Probabilistic Search for Structured Data via Probabilistic Programming and Nonparametric Bayes
This addresses the difficulty of multivariate search queries in databases for users lacking domain expertise, though it appears incremental as it builds on existing probabilistic methods.
The paper tackles the problem of extracting relevant data from structured databases without requiring extensive domain knowledge by introducing a probabilistic search approach using probabilistic programming and nonparametric Bayes. The result is a flexible technique integrated into BayesDB, which human evaluators often preferred over a standard baseline in applications like US colleges and macroeconomic indicators.
Databases are widespread, yet extracting relevant data can be difficult. Without substantial domain knowledge, multivariate search queries often return sparse or uninformative results. This paper introduces an approach for searching structured data based on probabilistic programming and nonparametric Bayes. Users specify queries in a probabilistic language that combines standard SQL database search operators with an information theoretic ranking function called predictive relevance.
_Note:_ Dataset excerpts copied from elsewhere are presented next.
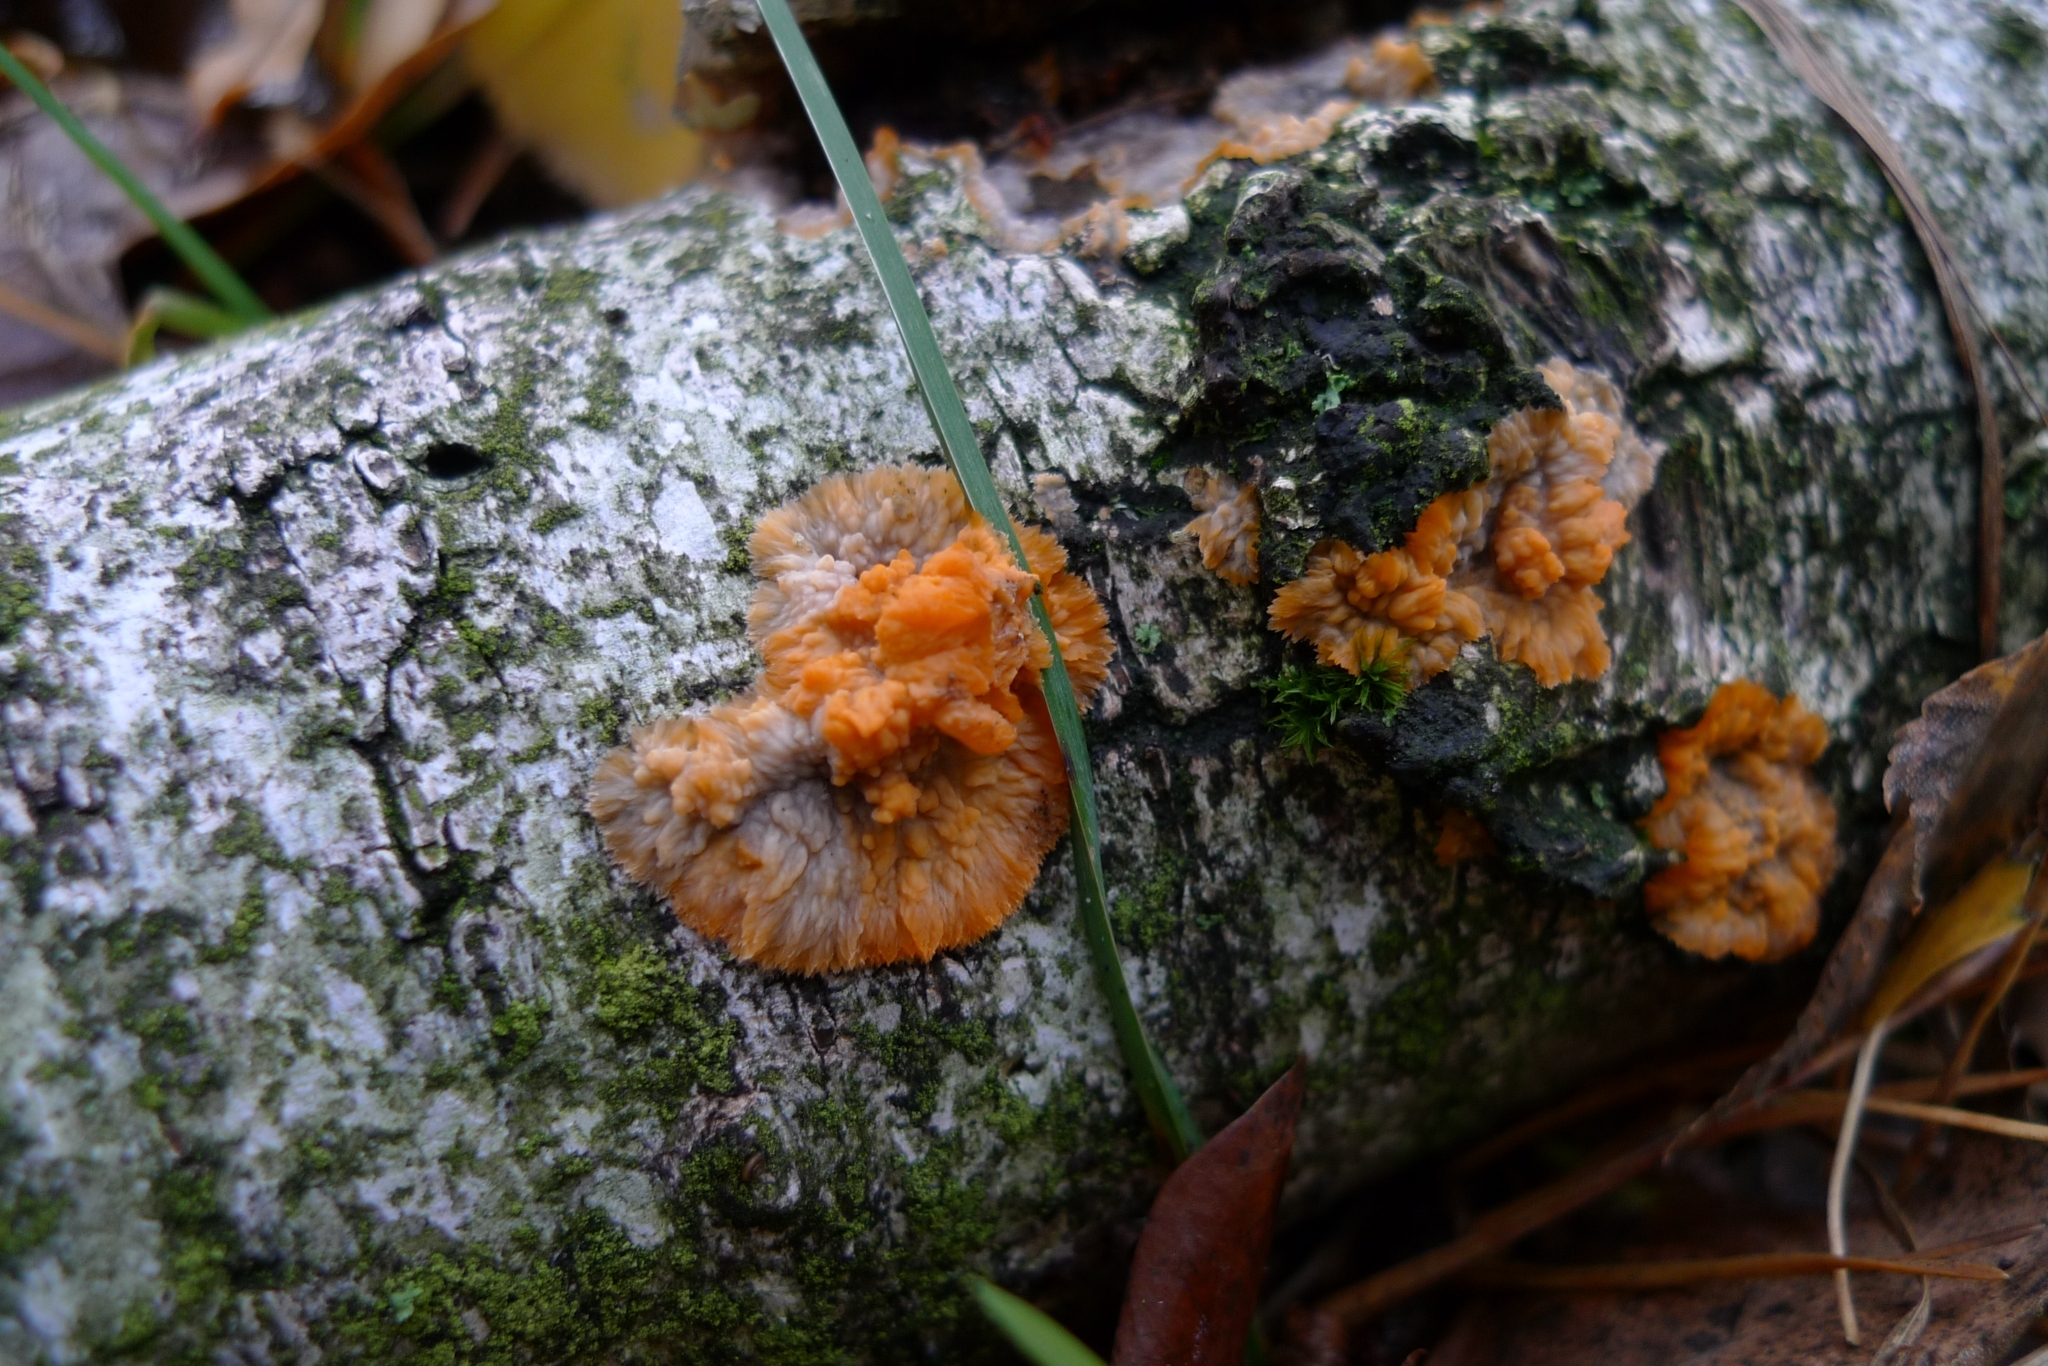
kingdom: Fungi
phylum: Basidiomycota
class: Agaricomycetes
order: Polyporales
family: Meruliaceae
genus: Phlebia
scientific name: Phlebia radiata
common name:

Predictive relevance can be calculated by a fast sparse matrix algorithm based on posterior samples from CrossCat, a nonparametric Bayesian model for high-dimensional, heterogeneously-typed data tables. The result is a flexible search technique that applies to a broad class of information retrieval problems, which we integrate into BayesDB, a probabilistic programming platform for probabilistic data analysis. This paper demonstrates applications to databases of US colleges, global macroeconomic indicators of public health, and classic cars. We found that human evaluators often prefer the results from probabilistic search to results from a standard baseline.